This is just a quick approximation....really.. peace bros.

But why do I fear I am not answering the questions you are driving at?


----------



## ted_BSR (Aug 28, 2012)

StriperAddict said:


> On a thread title such as this, I doubt there can be "right" or "wrong" ways of "doing" ...  rather, it would profit many with an open talk on the subject.
> 
> Some thoughts...
> 
> ...



When I pray, I feel His presence on an extraordinary scale. I can't even say grace without a tear filling my eye. I am all those things you have said, when I come before my Lord in prayer. That is my quiet time with Him. It is also my witness for Him when I have the occasion to pray with, or in front of others. It is a humbling and beautiful experience. I do not ever feel that He is not there when I pray.

I feel myself on my knees, and then I feel His hand pulling me up to stand with Him.

I guess you could say that I initiate it, but He taught me how to do it.


----------



## gordon 2 (Aug 29, 2012)

ted_BSR said:


> When I pray, I feel His presence on an extraordinary scale. I can't even say grace without a tear filling my eye. I am all those things you have said, when I come before my Lord in prayer. That is my quiet time with Him. It is also my witness for Him when I have the occasion to pray with, or in front of others. It is a humbling and beautiful experience. I do not ever feel that He is not there when I pray.
> 
> I feel myself on my knees, and then I feel His hand pulling me up to stand with Him.
> 
> I guess you could say that I initiate it, but He taught me how to do it.

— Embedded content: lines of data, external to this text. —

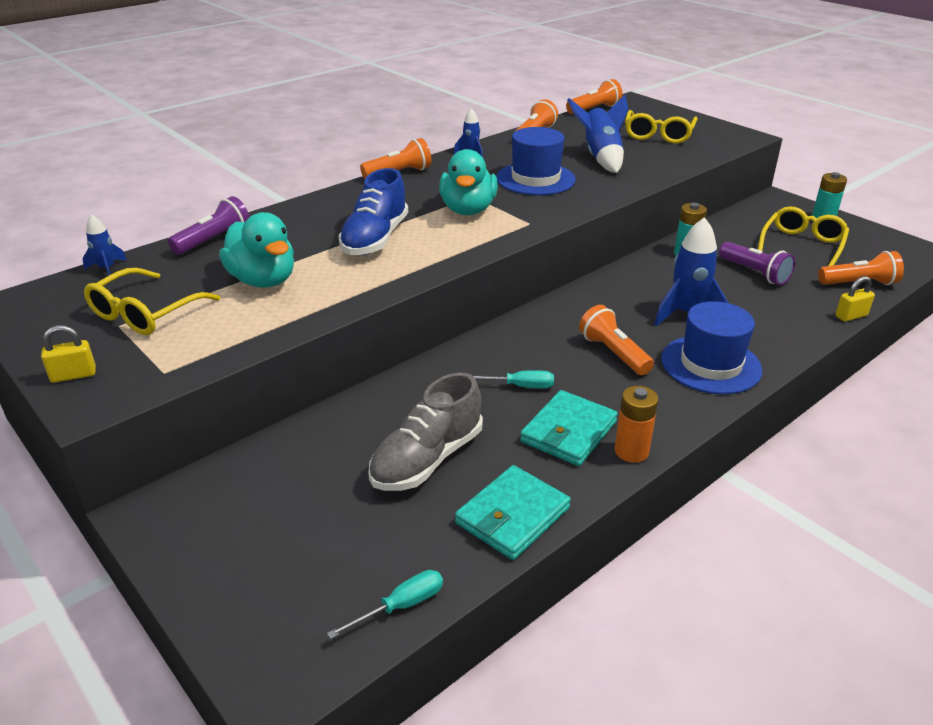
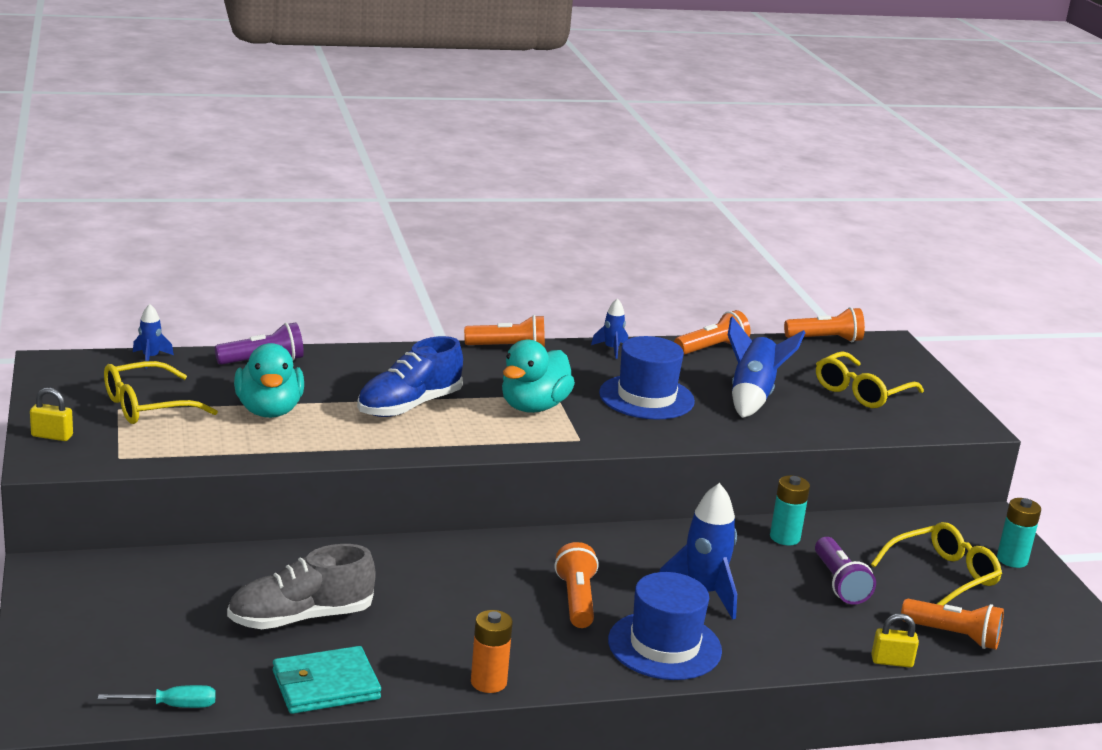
camera: 25 degrees right, 10 degrees down
(519, 386) = (448, 593): turquoise screwdriver -> none
(568, 431) = (450, 645): turquoise wallet -> none

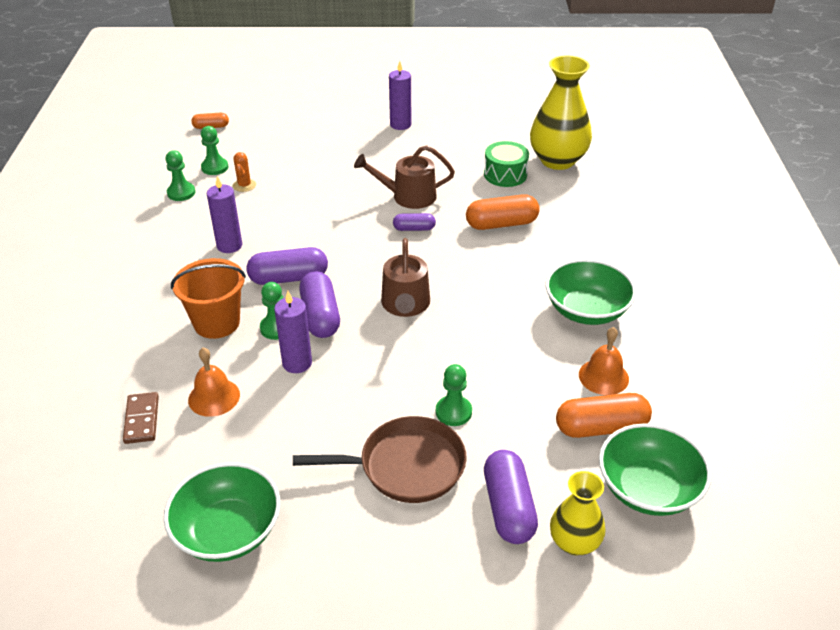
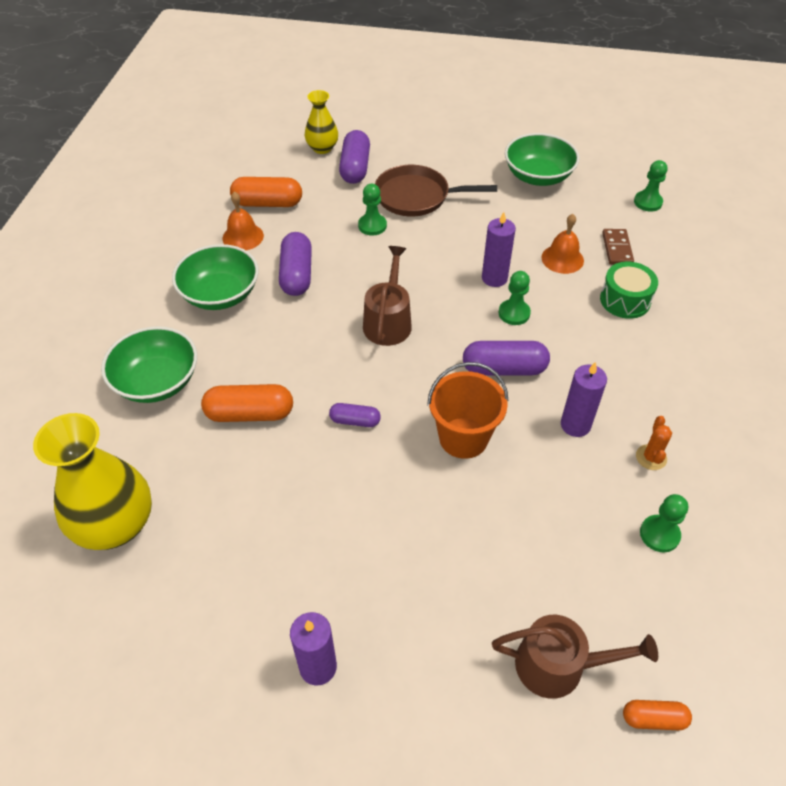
camera: 170 degrees left, 10 degrees up
(215, 167) = (623, 589): green pawn -> green pawn (648, 202)
(217, 323) = (572, 326): orange bucket -> orange bucket (463, 438)
(244, 185) = (572, 537): orange cactus -> orange cactus (651, 457)
(320, 316) = (472, 320): purple capsule -> purple capsule (296, 274)
(408, 196) = (348, 479): brown watering can -> brown watering can (558, 665)
(505, 174) = (204, 505): green drum -> green drum (625, 300)
(648, 489) = (259, 167): green bowl -> green bowl (157, 381)

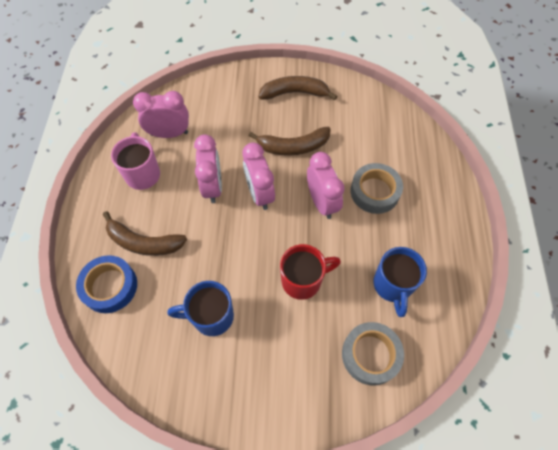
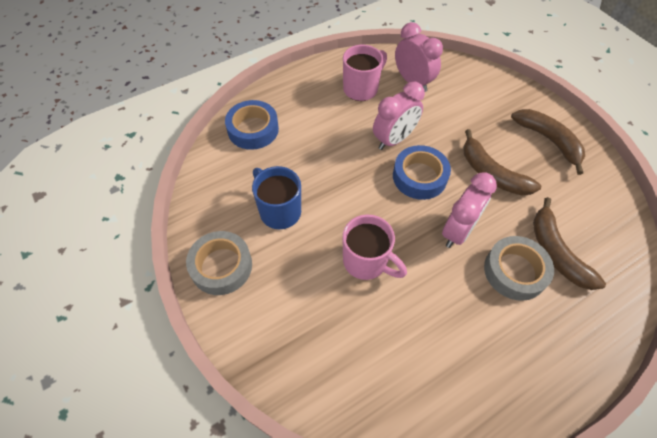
camera: 55 degrees right, 5 degrees down
(143, 242) = (305, 126): brown banana -> brown banana (556, 252)
(259, 194) = (419, 177): pink clock -> blue tape
(303, 280) = (366, 262): red mug -> pink mug
(370, 355) = (339, 367): grey tape -> grey tape (221, 266)
(392, 286) = (427, 348): blue mug -> none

Buy the way my brother, I will be going to a very old ladies funeral tomorrow. She prayed, no wait, she loved to pray all her life. I never knew her to not have a smile and a pleasant conversation with everyone. She had many children and two husbands. She had a chiwawa that would swallow the needles who fell on the floor from her sewing ( she was a seemstress and a maid) and managed to get it (dog) through two or three surgeries, even if she was kind of low on resources. She is the only person I know who had a real bonafied passion for prayer. The word prayer alone, made her smile really.

She was beautiful all her life and the fact that she openly admitted that she "loved" to pray and how she missed reading prayers, when she became blind in old age made her that much more beautiful. She ended her life with no hair on her head and a wing that was never really correctly placed...but O how she was beautiful. One could tell that buy her eyes this lady had lived with many visitations in prayer. She was loving, practical and a real sweet heart.

Prayer in your case, I suspect, is not just a routine, it is a gift. And also, I like your favored song you sing to your little girl and thank you for sharing it in Favorite Songs.


----------



## ted_BSR (Sep 1, 2012)

Thanks for you thoughts. I hope the funeral was blessed.


----------